I’d tell you about my achieved goals and about what’s going on with me right now, but you didn’t even ask about them so I will spare my ink and our time in sharing them to you. Because you have decided systematically to not be in my life. Today, I can put that fact aside and still live my life to its fullest despite the pain this causes me.
I can now understand that I’m not the one to blame for you not wanting anything to do with me. It’s not that I’m not lovable, it’s really the other way around: it is you who are con capable of loving me. Sadly, I’m very well aware of the loss this implies for both of us.
I would have loved nothing more than to see you at my wedding, or when my children are born, or when I get the recognition I’ve worked so hard for. But I never will. And it’s you who wanted it that way; no matter how much that decision of yours has caused me pain, I also understand it was never made by me, and I was never given a choice.
Again, let me be clear about my intention: I’m not writing this to you to reproach or lecture you in any way.
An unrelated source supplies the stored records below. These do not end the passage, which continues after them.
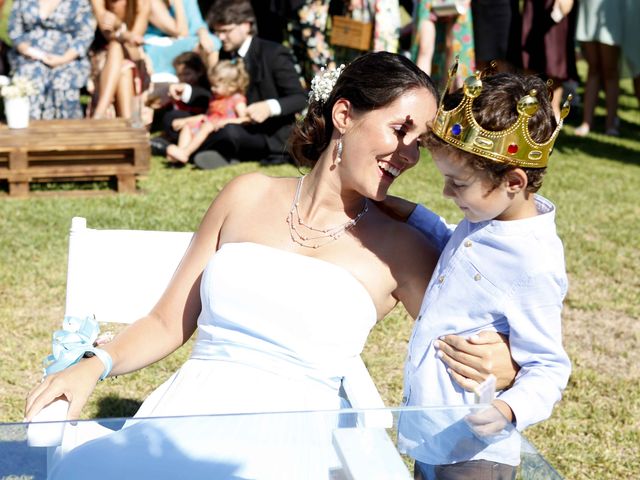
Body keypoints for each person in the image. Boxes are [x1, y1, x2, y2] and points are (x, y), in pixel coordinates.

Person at [25, 52, 516, 479]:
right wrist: (94, 366)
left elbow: (477, 337)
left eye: (420, 141)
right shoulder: (246, 194)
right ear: (345, 114)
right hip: (182, 418)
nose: (409, 155)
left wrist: (505, 363)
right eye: (399, 130)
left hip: (289, 447)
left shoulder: (403, 249)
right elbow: (165, 321)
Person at [393, 67, 572, 479]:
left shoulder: (533, 262)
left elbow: (548, 365)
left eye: (457, 182)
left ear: (513, 180)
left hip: (476, 452)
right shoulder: (485, 220)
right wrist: (412, 214)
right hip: (435, 436)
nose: (446, 193)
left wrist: (509, 408)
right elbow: (459, 248)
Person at [176, 0, 307, 169]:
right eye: (217, 32)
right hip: (224, 121)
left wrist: (269, 107)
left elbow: (300, 98)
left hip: (263, 132)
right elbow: (216, 96)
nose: (221, 37)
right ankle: (218, 153)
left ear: (246, 25)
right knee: (173, 119)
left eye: (225, 31)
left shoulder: (274, 53)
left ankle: (192, 150)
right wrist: (186, 91)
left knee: (230, 132)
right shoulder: (225, 53)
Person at [7, 0, 96, 119]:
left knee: (63, 79)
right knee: (32, 76)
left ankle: (67, 130)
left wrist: (63, 59)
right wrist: (33, 53)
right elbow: (14, 31)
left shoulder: (79, 2)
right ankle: (28, 128)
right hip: (30, 57)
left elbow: (85, 34)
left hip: (68, 58)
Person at [166, 59, 249, 165]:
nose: (212, 89)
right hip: (207, 125)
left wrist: (227, 122)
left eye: (216, 86)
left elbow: (245, 119)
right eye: (212, 85)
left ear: (231, 86)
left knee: (207, 126)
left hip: (217, 130)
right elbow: (207, 116)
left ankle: (186, 153)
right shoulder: (215, 98)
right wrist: (188, 120)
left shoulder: (237, 99)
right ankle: (181, 152)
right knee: (187, 126)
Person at [89, 0, 151, 119]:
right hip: (104, 57)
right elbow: (107, 33)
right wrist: (126, 34)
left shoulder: (143, 3)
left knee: (118, 51)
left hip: (132, 54)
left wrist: (118, 24)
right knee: (123, 65)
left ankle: (99, 113)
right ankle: (128, 122)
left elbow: (134, 41)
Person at [521, 0, 578, 122]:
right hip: (534, 6)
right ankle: (529, 110)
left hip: (556, 6)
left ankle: (553, 113)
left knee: (554, 58)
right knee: (530, 53)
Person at [574, 0, 624, 137]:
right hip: (590, 7)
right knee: (593, 69)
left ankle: (611, 123)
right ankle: (587, 122)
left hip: (612, 11)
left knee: (610, 71)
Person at [143, 0, 220, 81]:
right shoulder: (151, 2)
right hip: (156, 46)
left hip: (181, 40)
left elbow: (197, 24)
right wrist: (178, 3)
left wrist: (203, 34)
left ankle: (213, 84)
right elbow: (181, 32)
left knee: (211, 43)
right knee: (196, 45)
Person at [411, 0, 475, 89]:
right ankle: (420, 92)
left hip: (458, 3)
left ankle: (449, 97)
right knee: (424, 48)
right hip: (428, 3)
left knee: (455, 50)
I’m telling you all this because it’s all part of the very past I’m trying to overcome, and I refuse to do it by hiding it under the rug where it will continue to rot until it poisons me. No, I will take it out into the sun for it to dry and ware, because that’s the way it will lose its power.
Finally, I want to ask you very firmly for one thing: whenever you want or need to reach me, do it so directly. I will never ignore or reject your communications. You are supposed to have my contact information, but in case you’ve misplaced it, here it is: *Address / Mobile Number / Home Number/ e-mail.
Despite everything, I love you.
If it’s not much trouble, I’d appreciate a confirmation that you got this message.
Man did I need to be heard. And as I solicited, I got a confirmation two weeks later: “I received today the letter you sent me. I’m taking close note of what you say. Regards.”